[Information supplied Boundary: Start]

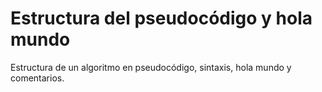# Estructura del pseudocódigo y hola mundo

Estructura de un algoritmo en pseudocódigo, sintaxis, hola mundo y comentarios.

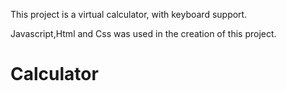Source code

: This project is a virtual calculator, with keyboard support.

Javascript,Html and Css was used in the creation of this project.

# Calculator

[Information supplied Boundary: End]
[Information supplied Boundary: Start]

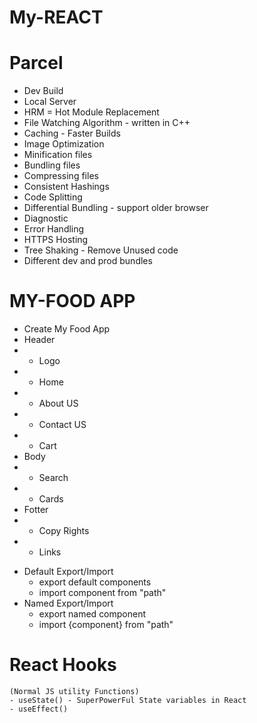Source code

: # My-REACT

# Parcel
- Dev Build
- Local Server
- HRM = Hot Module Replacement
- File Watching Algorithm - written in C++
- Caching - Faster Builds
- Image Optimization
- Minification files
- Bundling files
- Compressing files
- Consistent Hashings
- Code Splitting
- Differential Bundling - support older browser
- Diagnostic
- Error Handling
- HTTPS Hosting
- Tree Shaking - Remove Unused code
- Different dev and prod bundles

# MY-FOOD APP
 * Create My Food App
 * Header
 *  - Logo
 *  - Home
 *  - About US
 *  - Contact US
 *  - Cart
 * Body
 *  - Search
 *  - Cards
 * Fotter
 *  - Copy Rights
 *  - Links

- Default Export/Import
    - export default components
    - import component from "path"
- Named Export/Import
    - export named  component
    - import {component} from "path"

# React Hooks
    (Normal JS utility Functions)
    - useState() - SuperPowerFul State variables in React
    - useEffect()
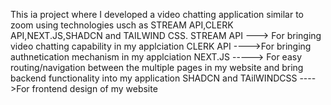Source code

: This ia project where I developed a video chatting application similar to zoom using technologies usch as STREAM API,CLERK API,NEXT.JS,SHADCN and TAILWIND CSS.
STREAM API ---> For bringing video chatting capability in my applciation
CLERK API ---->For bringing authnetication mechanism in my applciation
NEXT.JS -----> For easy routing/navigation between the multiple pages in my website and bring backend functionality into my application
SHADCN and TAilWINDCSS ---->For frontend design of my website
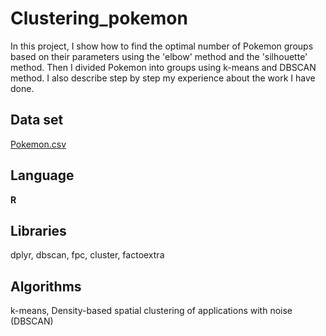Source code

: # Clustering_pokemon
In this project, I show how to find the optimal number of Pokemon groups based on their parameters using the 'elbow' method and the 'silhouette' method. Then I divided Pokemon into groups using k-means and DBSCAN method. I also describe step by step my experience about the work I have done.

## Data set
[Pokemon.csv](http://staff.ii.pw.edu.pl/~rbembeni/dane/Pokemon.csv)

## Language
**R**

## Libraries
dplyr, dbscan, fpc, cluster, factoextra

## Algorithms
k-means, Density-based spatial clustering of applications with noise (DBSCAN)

[Information supplied Boundary: End]

Exercise instructions> Reproduce the data above exactly, but only from the line containing "- Bundling files" through the line containing "## Data set". Omit all pictures.

Your response>
- Bundling files
- Compressing files
- Consistent Hashings
- Code Splitting
- Differential Bundling - support older browser
- Diagnostic
- Error Handling
- HTTPS Hosting
- Tree Shaking - Remove Unused code
- Different dev and prod bundles

# MY-FOOD APP
 * Create My Food App
 * Header
 *  - Logo
 *  - Home
 *  - About US
 *  - Contact US
 *  - Cart
 * Body
 *  - Search
 *  - Cards
 * Fotter
 *  - Copy Rights
 *  - Links

- Default Export/Import
    - export default components
    - import component from "path"
- Named Export/Import
    - export named  component
    - import {component} from "path"

# React Hooks
    (Normal JS utility Functions)
    - useState() - SuperPowerFul State variables in React
    - useEffect()
Source code

: This ia project where I developed a video chatting application similar to zoom using technologies usch as STREAM API,CLERK API,NEXT.JS,SHADCN and TAILWIND CSS.
STREAM API ---> For bringing video chatting capability in my applciation
CLERK API ---->For bringing authnetication mechanism in my applciation
NEXT.JS -----> For easy routing/navigation between the multiple pages in my website and bring backend functionality into my application
SHADCN and TAilWINDCSS ---->For frontend design of my website
Source code

: # Clustering_pokemon
In this project, I show how to find the optimal number of Pokemon groups based on their parameters using the 'elbow' method and the 'silhouette' method. Then I divided Pokemon into groups using k-means and DBSCAN method. I also describe step by step my experience about the work I have done.

## Data set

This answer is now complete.